DESSEURER, & DESSEUVRER. Dans la suite on a dit dessevrer. v. a. Séparer, dissoudre. Separare, dissolvere. Après que le mariage est desseuvré. De Beaum. Mal chose seroit qu’on desseuvrast les mariages. Id. Desseuvrer la compagnie. Id.

DESSICCATIF, ive. adj. Terme de Médecine, de Chirurgie, de Pharmacie. Qui a la propriété de dessécher. Siccandi, exsiccandi vi præditus. Un onguent dessiccatif. La pimprenelle passe pour être détersive, dessiccative & vulnéraire. Lemery. Cet Auteur écrit désiccatif par une seule s, ce qui est contraire à la prononciation de ce mot, dont l’s doit avoir un son rude & siflant, ce qui n’est pas quand cette lettre est seule entre deux voyelles. Quelques-uns écrivent dessicatif avec un seul c. L’usage est pour dessiccatif.

En peinture, on appelle huiles dessiccatives certaines huiles propres à faire sécher les couleurs.

DESSICATION. s. f. & mieux Désication. Terme de Chymie & de Pharmacie. Opération qui consiste à enlever à des substances solides l’humidité qu’elles contiennent, laquelle est étrangère à leur mixtion. Siccatio, exsiccatio. Un corps étranger formé dans l’estomac d’une personne qui avoit pris les eaux de Forges, formé, dis-je, par des sels que contiennent ces eaux, incorporées avec des matières glaireuses, ayant été porté quelques jours dans la poche, devint beaucoup plus léger & un peu moins gros par la dessication de l’humidité. Mém. de Trév. 1714. p. 141. La dessication est l’évaporation de l’humidité superflue, qui se trouve dans un corps. Harris.

☞ La déssication se fait par le moyen de la chaleur, ainsi que la déflegmation. La premiere se dit des matières consistantes ; la seconde des liqueurs.

DESSILLER. v. a. De bons Auteurs écrivent déciller, & c’est ainsi en effet qu’il faudroit écrire, ce mot venant de cil, mais l’usage est pour dessiller. Il signifie, ouvrir les yeux. Aperire oculos. Ce malade est si assoupi, qu’à peine a-t-il pu dessiller les yeux, dessiler les paupières.
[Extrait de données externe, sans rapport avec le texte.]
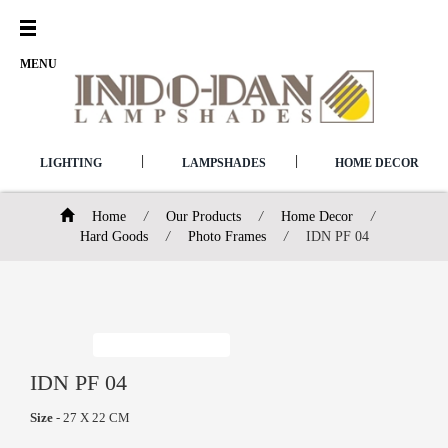
Open
Menu
MENU
|
|
LIGHTING
LAMPSHADES
HOME DECOR
Home
/
Our Products
/
Home Decor
/
Hard Goods
/
Photo Frames
/
IDN PF 04
IDN PF 04
Size
- 27 X 22 CM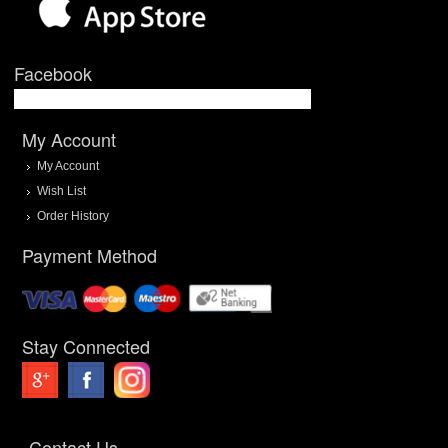
Facebook
My Account
My Account
Wish List
Order History
Payment Method
Stay Connected
Contact Us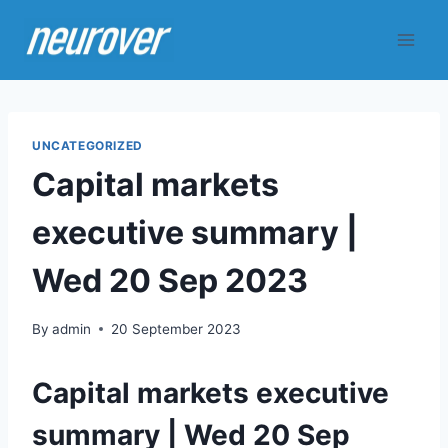
Skip
to
content
UNCATEGORIZED
Capital markets
executive summary |
Wed 20 Sep 2023
By
admin
20 September 2023
Capital markets executive
summary | Wed 20 Sep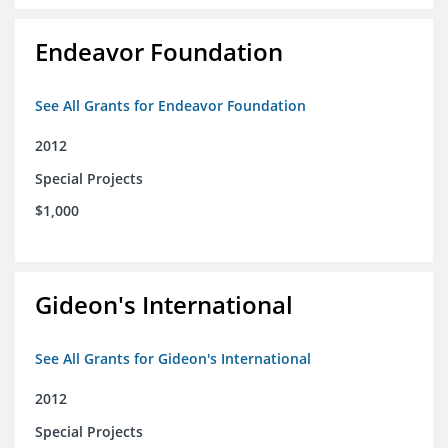
Endeavor Foundation
See All Grants for Endeavor Foundation
2012
Special Projects
$1,000
Gideon's International
See All Grants for Gideon's International
2012
Special Projects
Dessiller, se dit figurément des yeux de l’esprit, & signifie détromper, faire sentir à quelqu’un une vérité qu’il n’appercevoit pas. On a enfin dessillé les yeux de cet Hérétique, il a reconnu la vérité.

Et vous, Vérité sainte, en ces lieux descendue,
Eclairez l’univers, & par des traits vainqueurs,
Dessillez tous les yeux, pénétrez tous les cœurs.

Nouv. ch. de Vers.

Dessillé, ée. part. Quand la mort abat la plus florissante jeunesse, alors, les yeux dessillés, nous appercevons la vanité des attraits du monde. P. Gail.

☞ DESSINATEUR. s. m. C’est en général celui qui sait imiter par des traits les formes des objets que la nature nous présente, ou qu’il imagine. Delineandi, adumbrandi peritus. Un Peintre doit être un grand Dessinateur.

☞ En Architecture, Dessinateur est celui qui dessine & met au net les plans, les profils & élévations des bâtimens.

On appelle aussi Dessinateur, celui qui fait des ornemens pour diverses sortes d’ouvrages, qui donne des desseins pour les décorations qui servent aux pompes funèbres & autres.